Ele voltou à sua narrativa.
-Esse funcionário do Carrefour me disse
que eles jogam no lixo, em média, 70 mil reais por mês de produtos fora do
prazo; que, antes, eles doavam, mas que não podem mais.
-Ouvi, no noticiário do rádio, hoje, por
coincidência, que várias crianças passaram mal depois de comerem alimentos com
prazos vencidos.
-Parece que foi numa escola da Bahia. -
disse ele.
E prosseguiu
-A Baden Baden que achei iria para o
lixo, disse-me o tal funcionário, enquanto me entregava uma garrafa nova, que
já guardei.
-Será que vai mesmo para a lixeira a Baden
Baden que você encontrou?...
-Ele vai beber, Carlão. - chamou-me como
o Daniel costuma fazer com uma sonora risada.
-Ele lhe disse isso?
-Claro que não, é uma suposição minha.
-Hoje é 7 de setembro e penso que o Luca
não vem. - previu a Gina de volta à cozinha.
-Por que não viria?... Ele vai
marchar?...
A garrafa gratuita de Baden Baden
melhorara muito o humor do meu irmão naquela manhã em que o Globo chegou com
horas de atraso.
-Se não for para marchar, vai para as
manifestações. - devolveu a Gina.
-Depois que o Caetano Veloso colocou a
burca dos “Black Blocs”?...
Vendo a foto do compositor no Globo,
tomei a palavra.
-O Caetano teve um apagão mental; pois
se mascarou como os “Black Blocs”, para
se mostrar favorável à não violência e ao carnaval, como se esse grupo não
fosse constituído de vândalos e como se o Brasil festejasse o carnaval 365 dias
por ano.
-Se você, que gosta do Caetano, está
esculhambando com ele, imagino o Luca, quando chegar aqui. - disse o Claudio.

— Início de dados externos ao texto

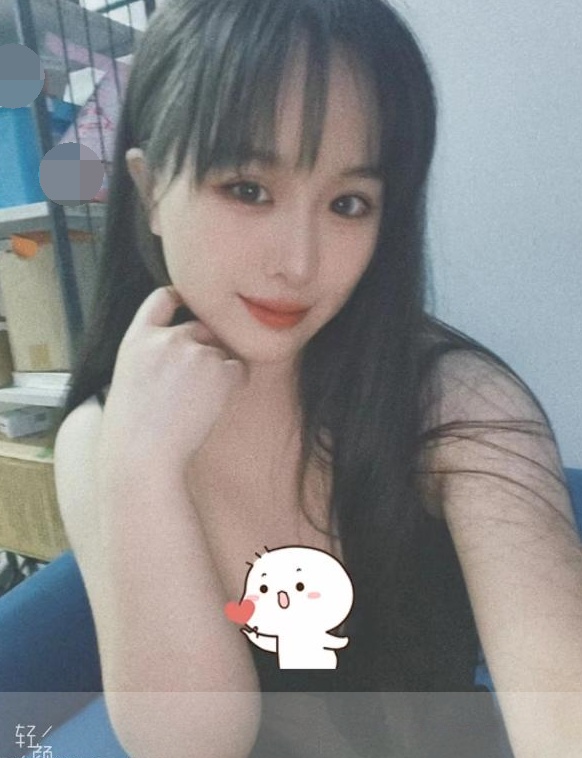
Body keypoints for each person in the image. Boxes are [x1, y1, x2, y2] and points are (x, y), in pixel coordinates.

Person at [52, 0, 582, 756]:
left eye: (347, 204)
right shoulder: (100, 436)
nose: (299, 263)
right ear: (149, 190)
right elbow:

-Eu já não entendia por que ele enaltecia
tanto, ultimamente, o Carlos Lamarca, compondo até música para ele.
-Eu ainda não ouvi. - aparteou-me o
Claudio.
-O Carlos Lamarca foi capitão do
exército, guerrilheiro comunista que pretendia colocar a ditadura da esquerda
no lugar da que se estabelecera aqui; Caetano, não, foi preso e exilado em
Londres porque cantava a democracia, não era ligado a grupo algum comunista.
-Creio que o Caetano viajou pouquíssimas
vezes para Cuba. E, quando para lá foi, a motivação era a curiosidade, não a
ideologia.
-O próprio Vladimir Palmeira, muito mais
engajado no confronto com a ditadura militar, declarou na televisão, que não
gostou quando os guerrilheiros o levaram para Cuba, pois o que pretendia mesmo
era ir para Paris.
-Eu vi, Carlinhos, essa entrevista dele
no Canal Câmara.
-Li artigos em que falam que a idade
está afetando a lucidez do Caetano Veloso, e o comparam ao General Pétain que,
de herói francês da Primeira Guerra Mundial, se transformou em títere do
nazismo. Mas o General Pétain era octogenário, Caetano ainda é um garoto.
-O que é isso, Carlinhos? Só nós
envelhecemos? - protestou a Gina.
-É o Luca. - disse meu irmão ao ouvir o
som do telefone.
(*) Biscoito
Peg-e-Lev, órgão de defesa da economia popular do seu O BISCOITO MOLHADO,
informa: no Mundial, a Baden Baden sai por 12 reais.